To Test for Sharks, Of Course

My resilient computer 
Detail of the monitor damage and MacGyvered Solution
As I write this inaugural blog post, I'm accompanied by the mid-range shuddering whine of a computer fan limping slowly towards death.

My boyfriend's said that my computer's been on her last legs for at least two years now. She's cranky about the Creative Suite, she hates that I have—minimum—eight browser tabs open at once, and the monitor is now being held together by strategically placed drawing clips. I've dropped my laptop. I've accidentally poured an entire glass of water into the keyboard. I've had to replace the motherboard, two batteries, a stick of RAM, the trackpad, and the disk drive.
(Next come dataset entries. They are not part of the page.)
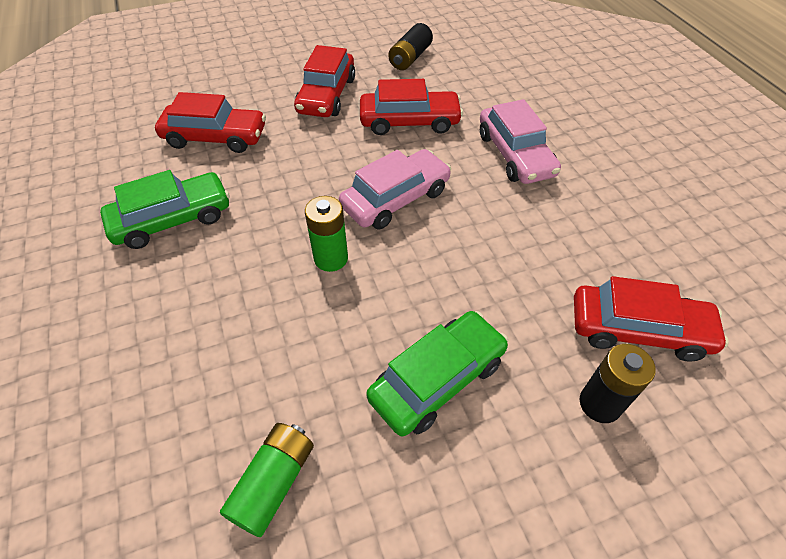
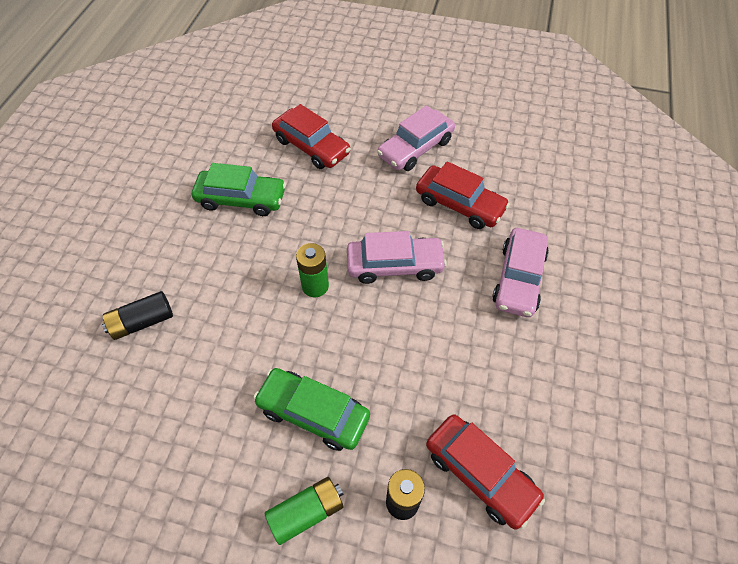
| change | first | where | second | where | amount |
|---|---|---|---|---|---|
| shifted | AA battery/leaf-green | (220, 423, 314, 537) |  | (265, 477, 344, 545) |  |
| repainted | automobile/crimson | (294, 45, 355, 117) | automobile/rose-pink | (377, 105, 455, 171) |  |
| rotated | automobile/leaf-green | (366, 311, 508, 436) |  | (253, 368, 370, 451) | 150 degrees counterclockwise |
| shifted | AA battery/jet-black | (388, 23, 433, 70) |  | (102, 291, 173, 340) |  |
The laptop itself is now tethered to a (replaced) power cord because I don't feel like paying the money for a new battery.

When I first got my computer, she was a shiny new MacBook Pro, purchased with money I made by working two jobs the summer after my freshman year of college. Every day I woke up before 6 AM and pulled on one of three blindingly neon-green summer camp staff shirts and a pair of shorts. I then blearily made my way to the run-down golf cart derisively (and affectionately) known as the Putt-Putt and drove the 100 feet to punch the clock at the buildings and grounds office. From there, praying the Putt-Putt would make it up the hill onto the main road, I drove down to the campus pools. I would then clean pools for two hours before racing home only to immediately leave to work as a counselor at the camp whose pools I'd just cleaned.

Admittedly, my work schedule bordered on masochism. Two hours of pool-cleaning followed by 8 hours of screaming children? Cleaning the pools took even more time when one of the cherubs saw fit to shit in the pool the previous day—not to mention the day after three separate pool-defecations. (Question: HOW do you lose control of your bowels in a pool??? Were the kids just abnormally terrified of drowning?) However, being able to demonstrate enough financial independence that I could buy my own computer was a pretty huge deal for me.

Understandably, it's with some amount of regret that I have to say goodbye to my computer. I understand that it's just a (very expensive) machine, but as I back up all of my data onto external hard drives I can't help but feel a small amount of sadness. This may just be a computer, but it was truly and honestly my first computer. I imagine this is something like how it must feel to say goodbye to a first car. The machine starts failing in some very real ways, but in the end something as insignificant as a worn out cooling fan can be the deciding factor in replacing it.